A precise copy of the data is required, with every picture left out.

++++ Provided data ++++

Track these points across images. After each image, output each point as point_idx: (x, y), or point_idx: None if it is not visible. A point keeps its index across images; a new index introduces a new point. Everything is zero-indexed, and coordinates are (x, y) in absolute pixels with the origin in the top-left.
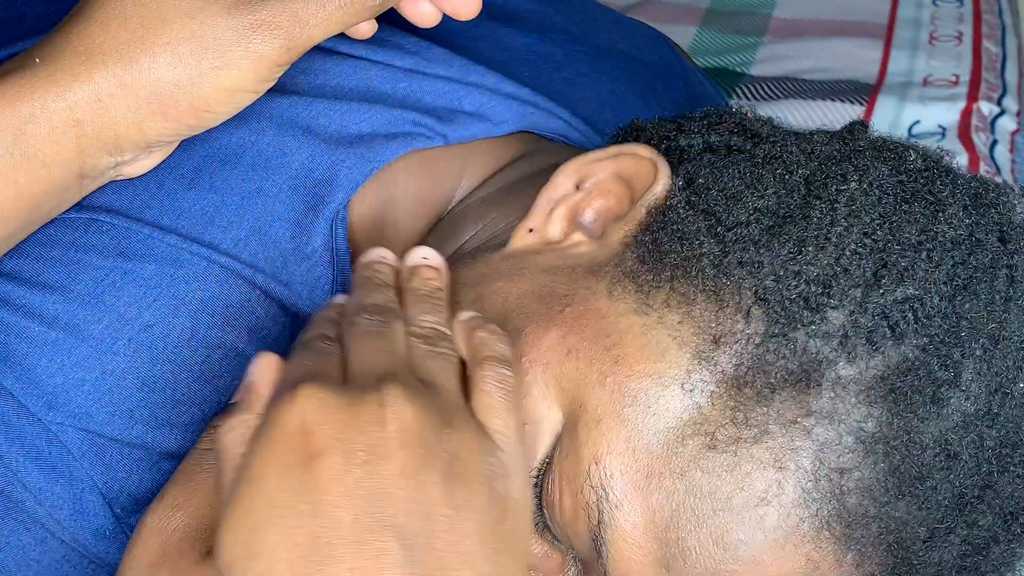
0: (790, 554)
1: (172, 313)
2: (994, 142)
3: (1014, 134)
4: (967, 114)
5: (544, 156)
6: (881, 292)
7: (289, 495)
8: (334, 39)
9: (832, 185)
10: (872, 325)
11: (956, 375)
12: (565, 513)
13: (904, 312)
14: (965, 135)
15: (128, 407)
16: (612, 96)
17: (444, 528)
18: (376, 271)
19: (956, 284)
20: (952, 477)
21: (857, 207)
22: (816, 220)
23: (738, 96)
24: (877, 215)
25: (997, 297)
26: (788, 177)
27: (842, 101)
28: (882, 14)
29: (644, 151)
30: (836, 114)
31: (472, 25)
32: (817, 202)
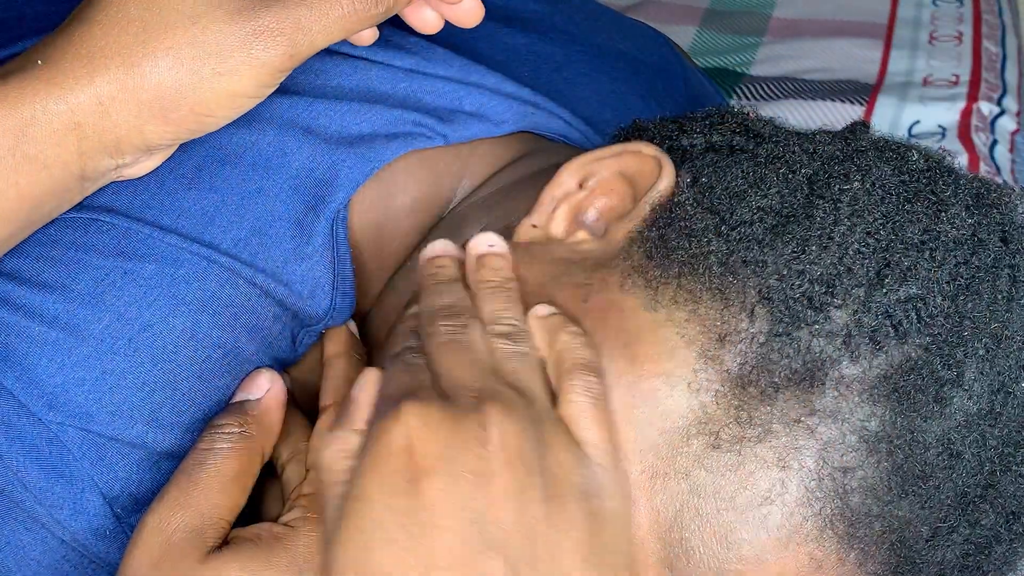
0: (793, 553)
1: (172, 313)
2: (994, 142)
3: (1014, 134)
4: (967, 114)
5: (544, 156)
6: (884, 291)
7: (398, 516)
8: None
9: (835, 185)
10: (875, 324)
11: (959, 374)
12: None
13: (907, 311)
14: (965, 135)
15: (128, 407)
16: (612, 96)
17: (545, 547)
18: (440, 267)
19: (959, 284)
20: (955, 476)
21: (860, 207)
22: (819, 219)
23: (738, 96)
24: (880, 215)
25: (999, 297)
26: (791, 176)
27: (842, 101)
28: (882, 14)
29: (648, 148)
30: (836, 114)
31: None
32: (820, 201)
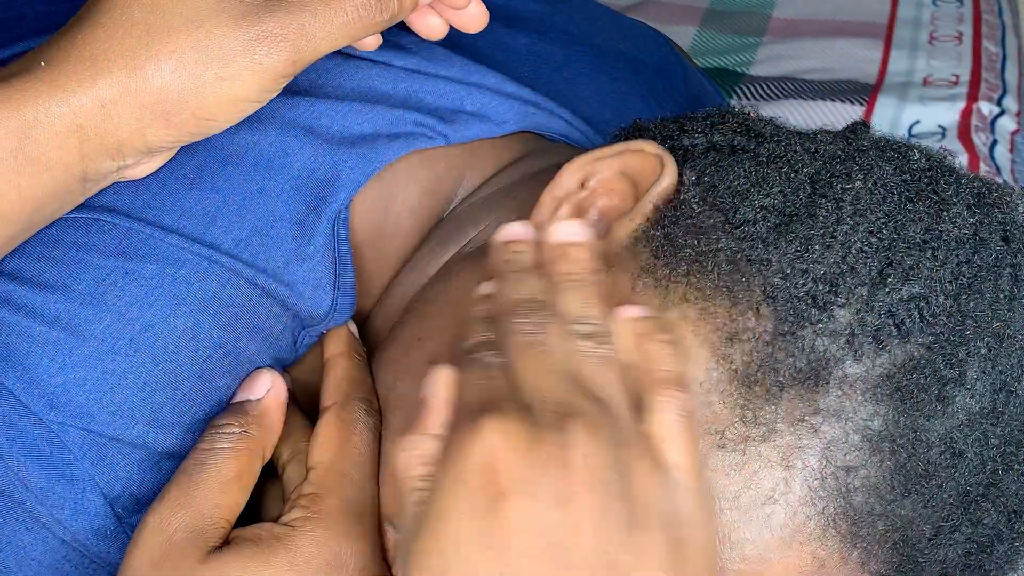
0: (796, 552)
1: (173, 313)
2: (994, 142)
3: (1014, 134)
4: (967, 114)
5: (545, 156)
6: (887, 291)
7: (476, 537)
8: None
9: (837, 184)
10: (878, 323)
11: (961, 373)
12: None
13: (910, 310)
14: (965, 135)
15: (129, 407)
16: (612, 96)
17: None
18: (516, 253)
19: (961, 283)
20: (957, 475)
21: (862, 206)
22: (822, 219)
23: (738, 96)
24: (882, 214)
25: (1001, 296)
26: (793, 176)
27: (842, 101)
28: (882, 14)
29: (650, 147)
30: (836, 114)
31: None
32: (823, 201)
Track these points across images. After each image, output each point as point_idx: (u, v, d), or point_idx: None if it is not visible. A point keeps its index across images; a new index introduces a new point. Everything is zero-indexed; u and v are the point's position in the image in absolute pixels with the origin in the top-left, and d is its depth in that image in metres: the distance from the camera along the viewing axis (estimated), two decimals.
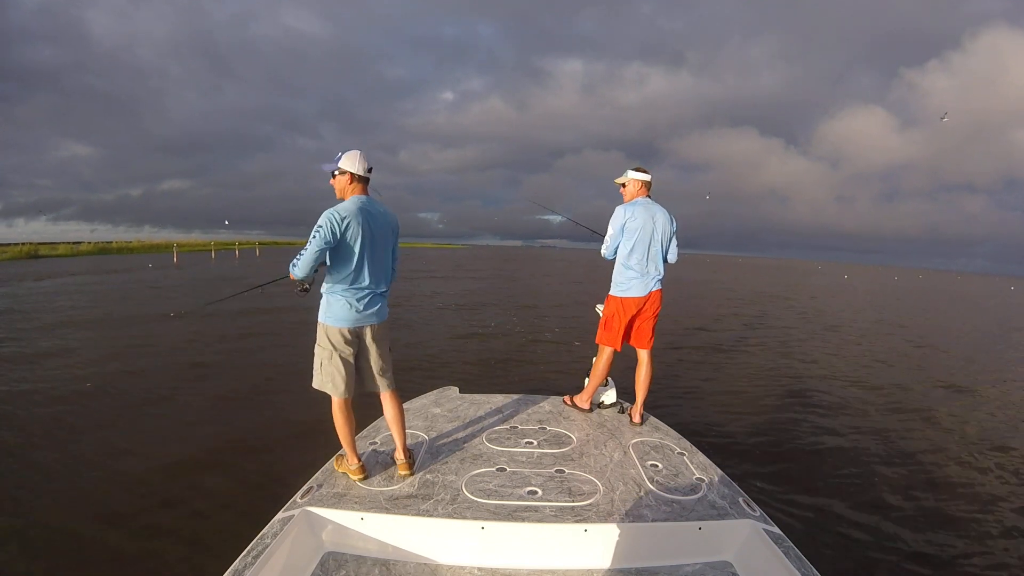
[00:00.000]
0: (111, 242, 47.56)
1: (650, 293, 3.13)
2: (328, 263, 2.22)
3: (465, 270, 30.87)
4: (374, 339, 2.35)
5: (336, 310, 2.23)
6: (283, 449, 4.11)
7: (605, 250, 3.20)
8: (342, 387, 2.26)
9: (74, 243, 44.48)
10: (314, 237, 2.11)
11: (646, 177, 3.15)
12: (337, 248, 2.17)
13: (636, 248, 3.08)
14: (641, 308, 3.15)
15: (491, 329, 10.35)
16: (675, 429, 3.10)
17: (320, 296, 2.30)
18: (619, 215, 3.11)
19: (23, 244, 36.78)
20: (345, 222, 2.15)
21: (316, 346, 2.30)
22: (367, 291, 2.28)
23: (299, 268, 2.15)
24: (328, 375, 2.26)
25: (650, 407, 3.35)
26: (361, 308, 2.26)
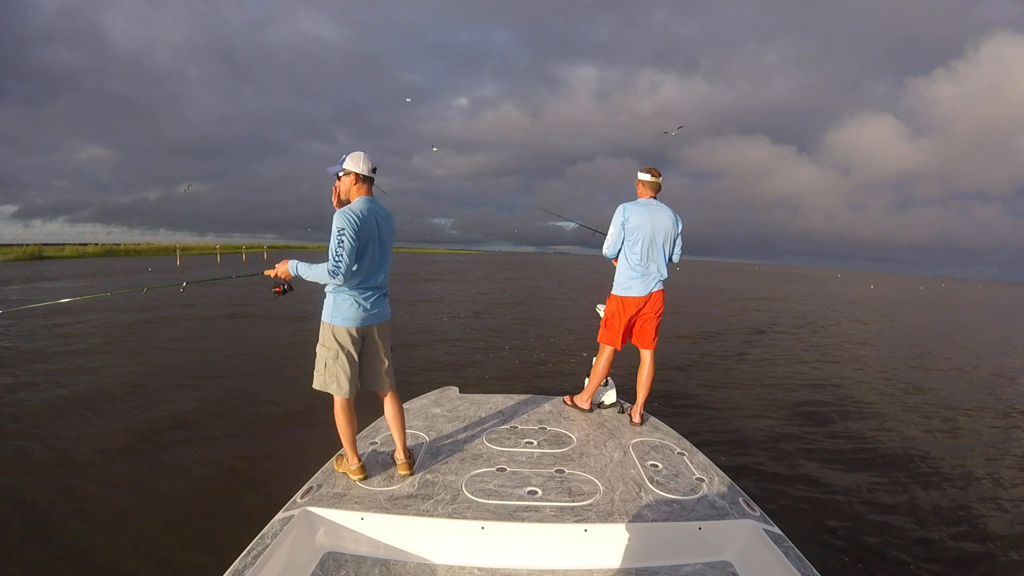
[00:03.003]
0: (119, 244, 47.86)
1: (651, 293, 3.12)
2: None
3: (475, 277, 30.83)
4: (379, 338, 2.37)
5: (344, 309, 2.24)
6: (283, 449, 4.13)
7: (606, 249, 3.21)
8: (347, 387, 2.27)
9: (81, 245, 44.82)
10: (342, 241, 2.11)
11: (647, 177, 3.14)
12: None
13: (636, 248, 3.08)
14: (642, 308, 3.14)
15: (493, 329, 10.36)
16: (675, 429, 3.09)
17: (324, 297, 2.30)
18: (618, 214, 3.11)
19: (27, 245, 36.90)
20: (362, 222, 2.17)
21: (319, 346, 2.29)
22: (374, 291, 2.30)
23: (343, 272, 2.13)
24: (333, 375, 2.26)
25: (651, 407, 3.34)
26: (369, 307, 2.28)
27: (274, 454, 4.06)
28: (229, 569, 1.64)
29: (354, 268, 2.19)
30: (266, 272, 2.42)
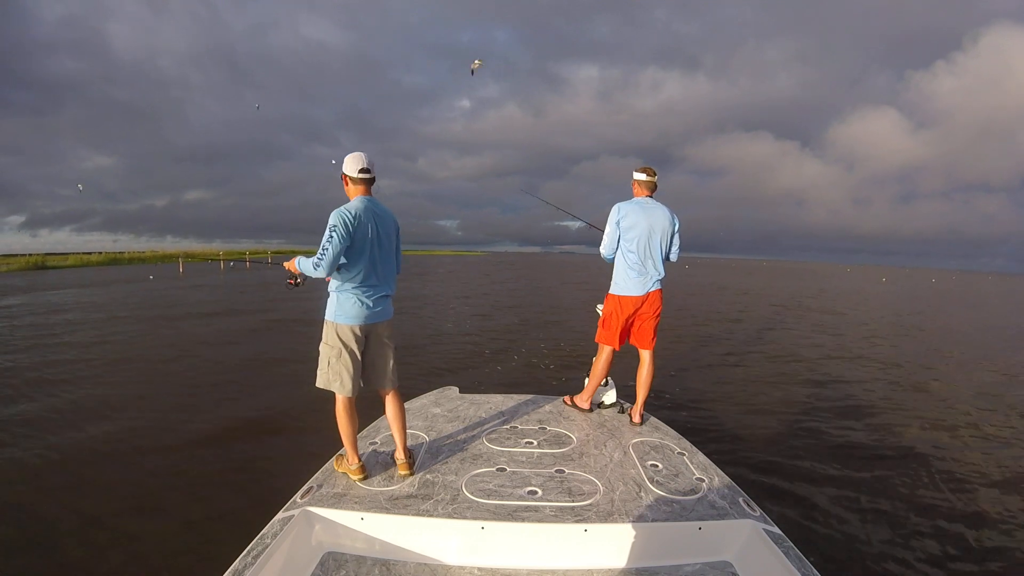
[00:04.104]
0: (123, 253, 48.07)
1: (649, 293, 3.12)
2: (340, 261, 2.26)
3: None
4: (381, 337, 2.39)
5: (348, 308, 2.26)
6: (283, 449, 4.14)
7: (603, 249, 3.21)
8: (349, 385, 2.28)
9: (85, 253, 45.07)
10: (331, 236, 2.15)
11: (643, 177, 3.14)
12: (349, 246, 2.22)
13: (633, 247, 3.08)
14: (639, 308, 3.14)
15: (494, 329, 10.36)
16: (675, 429, 3.09)
17: (327, 295, 2.33)
18: (613, 213, 3.12)
19: (30, 255, 37.10)
20: (356, 220, 2.20)
21: (322, 344, 2.31)
22: (376, 289, 2.33)
23: (324, 267, 2.17)
24: (336, 373, 2.28)
25: (651, 407, 3.34)
26: (372, 305, 2.30)
27: (274, 454, 4.06)
28: (229, 569, 1.65)
29: (343, 262, 2.22)
30: (285, 264, 2.51)
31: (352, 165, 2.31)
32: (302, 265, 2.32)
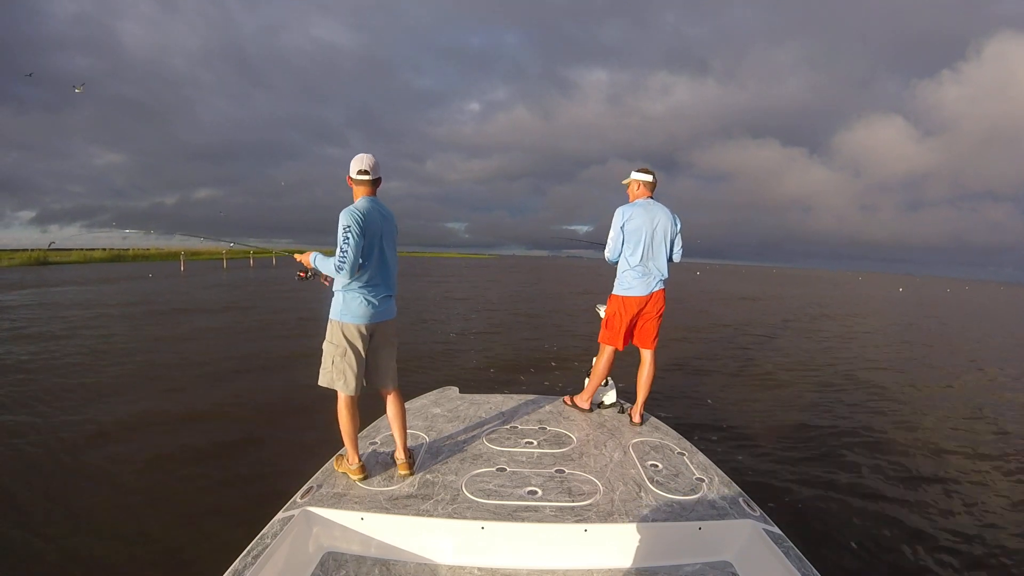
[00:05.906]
0: (127, 249, 48.07)
1: (652, 293, 3.12)
2: None
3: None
4: (385, 336, 2.40)
5: (354, 307, 2.27)
6: (283, 449, 4.14)
7: (608, 253, 3.20)
8: (353, 384, 2.29)
9: (88, 249, 45.16)
10: (347, 237, 2.16)
11: (647, 178, 3.13)
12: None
13: (637, 248, 3.07)
14: (643, 308, 3.14)
15: (494, 330, 10.36)
16: (675, 429, 3.08)
17: (331, 294, 2.34)
18: (617, 217, 3.11)
19: (32, 251, 37.22)
20: (366, 219, 2.22)
21: (326, 343, 2.32)
22: (381, 288, 2.34)
23: (347, 269, 2.18)
24: (340, 371, 2.28)
25: (651, 408, 3.34)
26: (377, 304, 2.32)
27: (274, 454, 4.07)
28: (229, 569, 1.65)
29: (361, 262, 2.23)
30: (297, 256, 2.50)
31: (352, 166, 2.33)
32: (319, 263, 2.31)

++++

* Written solution:
Track these points across images. After each image, output each point as point_idx: (x, y), or point_idx: None if it is not visible. A point keeps its index across images; a new index introduces a new point. Everything is zero-indexed, and coordinates are (x, y) in absolute pixels with the origin in the top-left.
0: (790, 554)
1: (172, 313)
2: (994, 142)
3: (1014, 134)
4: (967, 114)
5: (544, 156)
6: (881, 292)
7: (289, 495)
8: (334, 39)
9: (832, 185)
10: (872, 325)
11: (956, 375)
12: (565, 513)
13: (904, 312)
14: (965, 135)
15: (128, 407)
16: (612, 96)
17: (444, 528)
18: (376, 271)
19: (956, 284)
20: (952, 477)
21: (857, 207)
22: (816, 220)
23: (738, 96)
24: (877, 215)
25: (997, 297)
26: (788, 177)
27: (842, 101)
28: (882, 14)
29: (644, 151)
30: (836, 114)
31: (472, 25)
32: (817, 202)
0: (793, 553)
1: (172, 313)
2: (994, 142)
3: (1014, 134)
4: (967, 114)
5: (544, 156)
6: (884, 291)
7: (398, 516)
8: None
9: (835, 185)
10: (875, 324)
11: (959, 374)
12: None
13: (907, 311)
14: (965, 135)
15: (128, 407)
16: (612, 96)
17: (545, 547)
18: (440, 267)
19: (959, 284)
20: (955, 476)
21: (860, 207)
22: (819, 219)
23: (738, 96)
24: (880, 215)
25: (999, 297)
26: (791, 176)
27: (842, 101)
28: (882, 14)
29: (648, 148)
30: (836, 114)
31: None
32: (820, 201)
0: (796, 552)
1: (173, 313)
2: (994, 142)
3: (1014, 134)
4: (967, 114)
5: (545, 156)
6: (887, 291)
7: (476, 537)
8: None
9: (837, 184)
10: (878, 323)
11: (961, 373)
12: None
13: (910, 310)
14: (965, 135)
15: (129, 407)
16: (612, 96)
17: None
18: (516, 253)
19: (961, 283)
20: (957, 475)
21: (862, 206)
22: (822, 219)
23: (738, 96)
24: (882, 214)
25: (1001, 296)
26: (793, 176)
27: (842, 101)
28: (882, 14)
29: (650, 147)
30: (836, 114)
31: None
32: (823, 201)
Track these points across images. After each image, output each point as point_idx: (u, v, d), or point_idx: None if it is not visible. A point keeps its index across images; a new index introduces a new point. Everything is zero-indexed; u and v are the point's position in the image in absolute pixels with the origin in the top-left, and d is its depth in that image in metres: the distance from the camera along the viewing axis (estimated), two decimals.
[00:00.000]
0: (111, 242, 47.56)
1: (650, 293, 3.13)
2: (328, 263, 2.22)
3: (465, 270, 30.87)
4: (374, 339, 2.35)
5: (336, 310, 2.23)
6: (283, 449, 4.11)
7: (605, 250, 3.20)
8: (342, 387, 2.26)
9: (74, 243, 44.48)
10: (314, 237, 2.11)
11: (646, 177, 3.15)
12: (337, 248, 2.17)
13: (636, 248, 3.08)
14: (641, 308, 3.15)
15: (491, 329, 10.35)
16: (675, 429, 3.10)
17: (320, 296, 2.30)
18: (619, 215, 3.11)
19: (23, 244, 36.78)
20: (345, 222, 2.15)
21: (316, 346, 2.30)
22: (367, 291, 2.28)
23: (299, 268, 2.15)
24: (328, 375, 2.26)
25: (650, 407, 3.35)
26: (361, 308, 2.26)
[00:03.003]
0: (119, 244, 47.86)
1: (651, 293, 3.12)
2: None
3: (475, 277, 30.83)
4: (379, 338, 2.37)
5: (344, 309, 2.24)
6: (283, 449, 4.13)
7: (606, 249, 3.21)
8: (347, 387, 2.27)
9: (81, 245, 44.82)
10: (342, 241, 2.11)
11: (647, 177, 3.14)
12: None
13: (636, 248, 3.08)
14: (642, 308, 3.14)
15: (493, 329, 10.36)
16: (675, 429, 3.09)
17: (324, 297, 2.30)
18: (618, 214, 3.11)
19: (27, 245, 36.90)
20: (362, 222, 2.17)
21: (319, 346, 2.29)
22: (374, 291, 2.30)
23: (343, 272, 2.13)
24: (333, 375, 2.26)
25: (651, 407, 3.34)
26: (369, 307, 2.28)
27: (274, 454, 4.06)
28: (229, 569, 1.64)
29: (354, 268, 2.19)
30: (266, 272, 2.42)
[00:04.104]
0: (123, 253, 48.07)
1: (649, 293, 3.12)
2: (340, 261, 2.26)
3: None
4: (381, 337, 2.39)
5: (348, 308, 2.26)
6: (283, 449, 4.14)
7: (603, 249, 3.21)
8: (349, 385, 2.28)
9: (85, 253, 45.07)
10: (331, 236, 2.15)
11: (643, 177, 3.14)
12: (349, 246, 2.22)
13: (633, 247, 3.08)
14: (639, 308, 3.14)
15: (494, 329, 10.36)
16: (675, 429, 3.09)
17: (327, 295, 2.33)
18: (613, 213, 3.12)
19: (30, 255, 37.10)
20: (356, 220, 2.20)
21: (322, 344, 2.31)
22: (376, 289, 2.33)
23: (324, 267, 2.17)
24: (336, 373, 2.28)
25: (651, 407, 3.34)
26: (372, 305, 2.30)
27: (274, 454, 4.06)
28: (229, 569, 1.65)
29: (343, 262, 2.22)
30: (285, 264, 2.51)
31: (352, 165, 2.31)
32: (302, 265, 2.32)
[00:05.906]
0: (127, 249, 48.07)
1: (652, 293, 3.12)
2: None
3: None
4: (385, 336, 2.40)
5: (354, 307, 2.27)
6: (283, 449, 4.14)
7: (608, 253, 3.20)
8: (353, 384, 2.29)
9: (88, 249, 45.16)
10: (347, 237, 2.16)
11: (647, 178, 3.13)
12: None
13: (637, 248, 3.07)
14: (643, 308, 3.14)
15: (494, 330, 10.36)
16: (675, 429, 3.08)
17: (331, 294, 2.34)
18: (617, 217, 3.11)
19: (32, 251, 37.22)
20: (366, 219, 2.22)
21: (326, 343, 2.32)
22: (381, 288, 2.34)
23: (347, 269, 2.18)
24: (340, 371, 2.28)
25: (651, 408, 3.34)
26: (377, 304, 2.32)
27: (274, 454, 4.07)
28: (229, 569, 1.65)
29: (361, 262, 2.23)
30: (297, 256, 2.50)
31: (352, 166, 2.33)
32: (319, 263, 2.31)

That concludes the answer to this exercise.